I think it depends on the algorithm you want to use right now. For example, random forest and GBT have both categorical FeaturesInfo as parameter, check it here:

https://spark.apache.org/docs/1.4.0/api/scala/index.html#org.apache.spark.mllib.tree.RandomForest $

for example:

categoricalFeaturesInfo = Map[Int, Int]((1,2),(2,5))

actually says that the second column of your functions (the index starts at 0, so 1 is the second column) is categorical with 2 levels, and the third is a categorical function with 5 levels. You can specify these parameters when you train your RandomForest or GBT.

You need to make sure your levels are mapped to 0,1,2 ... so if you have something like ("good", "average", "bad"), match it (0,1,2) .
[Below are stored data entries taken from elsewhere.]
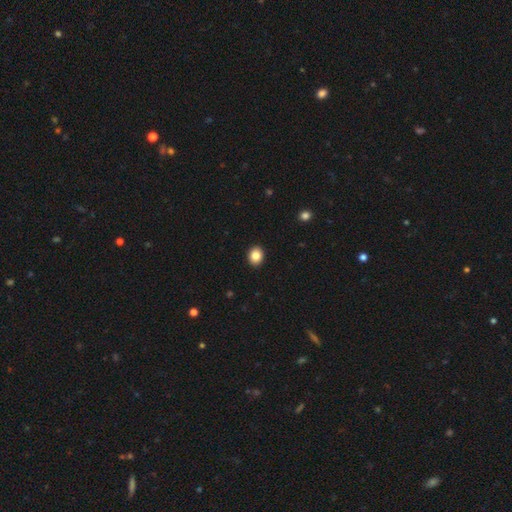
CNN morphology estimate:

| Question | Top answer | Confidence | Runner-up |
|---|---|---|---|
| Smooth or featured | smooth | 86% | star or artifact (9%) |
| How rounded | round | 56% | in between (43%) |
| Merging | none | 92% | minor disturbance (6%) |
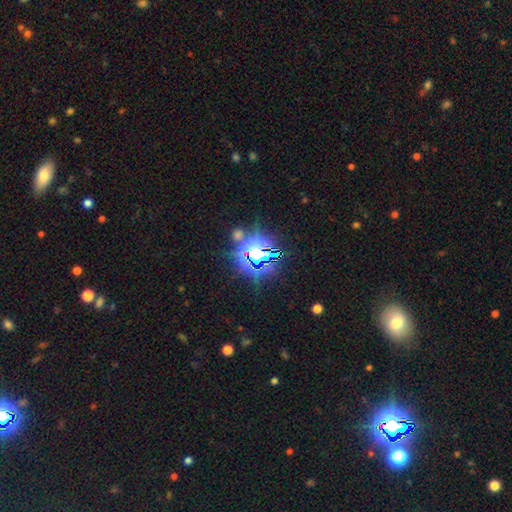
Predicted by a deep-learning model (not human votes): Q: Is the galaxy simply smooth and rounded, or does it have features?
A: star or artifact — 83%.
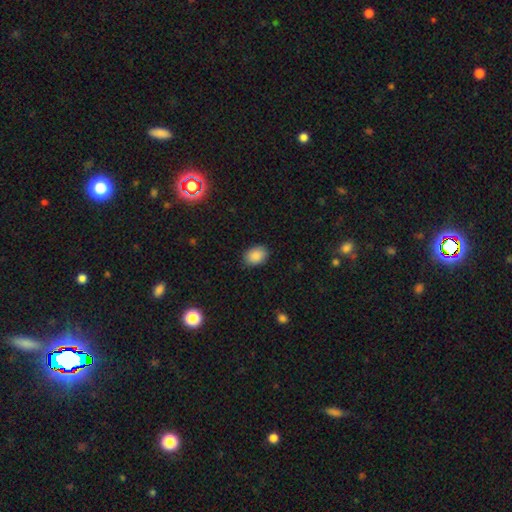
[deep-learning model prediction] smooth-or-featured: smooth: 89% | star or artifact: 8% | featured or disk: 4%
  how-rounded: in between: 77% | round: 22% | cigar-shaped: 1%
  merging: none: 86% | minor disturbance: 11% | major disturbance: 2% | merger: 1%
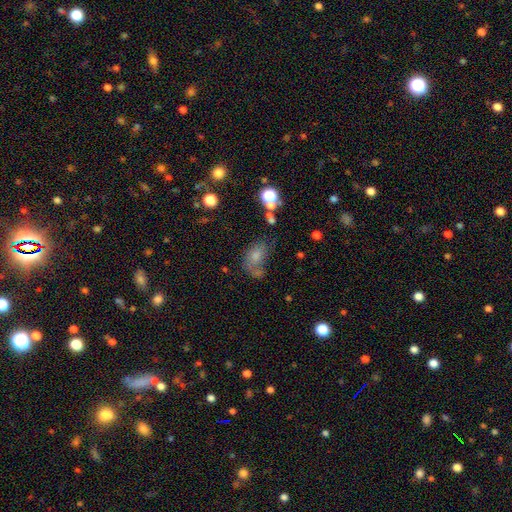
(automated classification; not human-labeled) This is possibly a smooth galaxy (59%). How rounded: likely in between (79%). Merging: marginally none (33%).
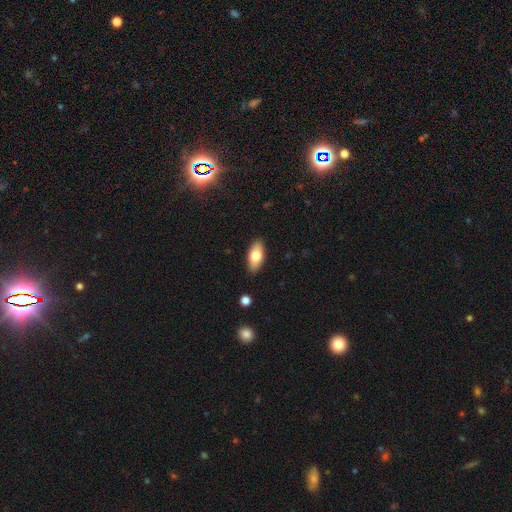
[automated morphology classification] type=smooth (76%); roundness=in between (88%); merging=none (88%).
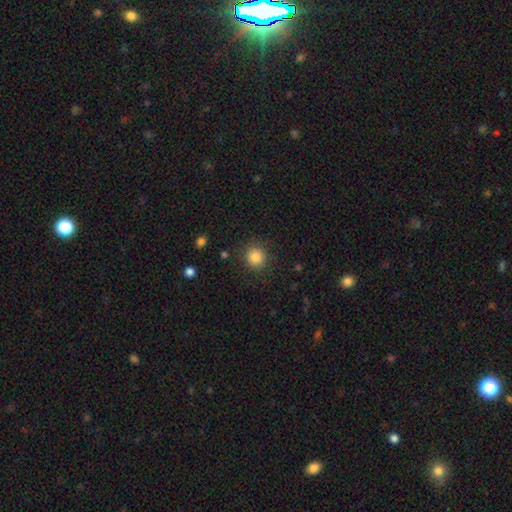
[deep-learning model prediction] Smooth or featured? smooth (85%)
How rounded? round (90%)
Merging? none (89%)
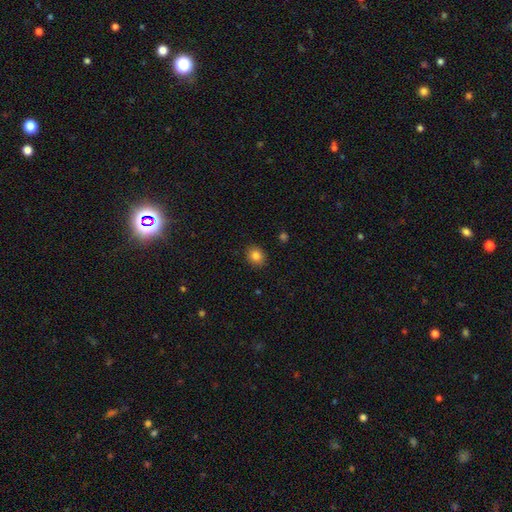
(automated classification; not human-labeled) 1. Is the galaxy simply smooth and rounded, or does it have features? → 84% smooth, 11% star or artifact, 6% featured or disk.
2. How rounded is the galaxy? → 70% round, 29% in between, 1% cigar-shaped.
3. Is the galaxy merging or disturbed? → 90% none, 7% minor disturbance, 2% major disturbance, 1% merger.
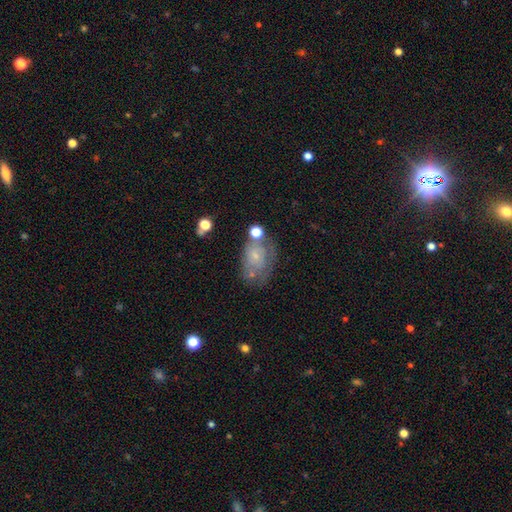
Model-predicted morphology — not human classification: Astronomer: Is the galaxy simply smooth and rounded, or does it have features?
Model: smooth — 47% (runner-up: featured or disk, 41%).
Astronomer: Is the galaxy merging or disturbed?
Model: none — 41% (runner-up: minor disturbance, 27%).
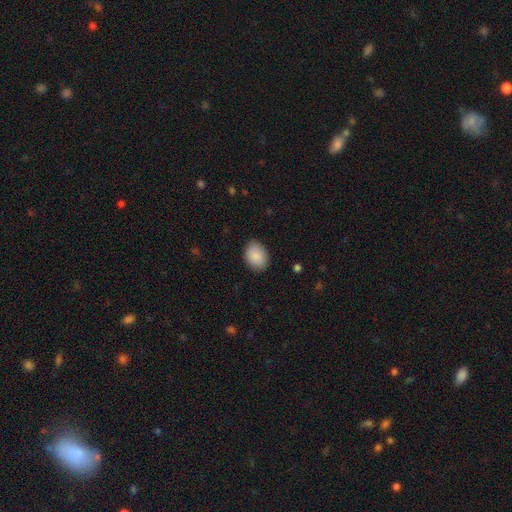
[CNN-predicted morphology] smooth_or_featured: smooth (p=0.89) [alt: star or artifact p=0.07]
how_rounded: in between (p=0.74) [alt: round p=0.25]
merging: none (p=0.85) [alt: minor disturbance p=0.12]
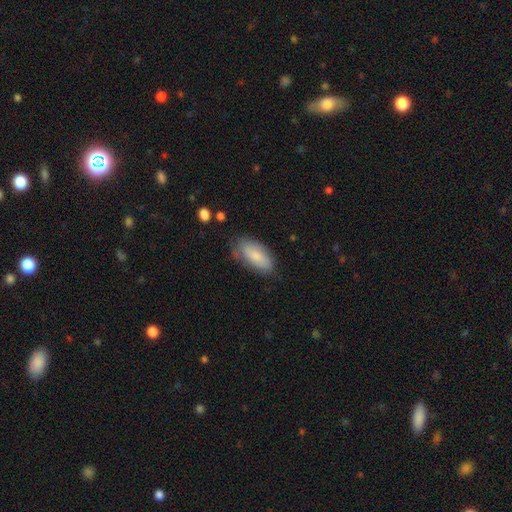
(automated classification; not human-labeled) Overall: smooth (78%). How rounded: in between (88%). Merging: none (64%; minor disturbance 27%).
Now in your case you want to use LogisticRegressionWithLBFGS. In this case, my suggestion is to actually convert categorical columns to dummy columns. For example, one column with three levels ("good", "medium", "bad") in 3 columns with 1/0, depending on which one falls. I don't have an example to work with, so here is a sample code in scala that should work:

 val dummygen = (data : DataFrame, col:Array[String]) => { var temp = data for(i <- 0 until col.length) { val N = data.select(col(i)).distinct.count.toInt for (j<- 0 until N) temp = temp.withColumn(col(i) + "_" + j.toString, callUDF(index(j), DoubleType, data(col(i)))) } temp } val index = (value:Double) => {(a:Double) => { if (value==a) { 1 } else{ 0 } }} 

What can you name:

 val results = dummygen(data, Array("CategoricalColumn1","CategoricalColumn2")) 

Here I do it for a list of categorical columns (just in case, if there is more than 1 in the list of your functions). The first "cycle" goes through each categorical column, the second "for cycle" goes through each level in the column and creates the number of columns equal to the number of levels for each column.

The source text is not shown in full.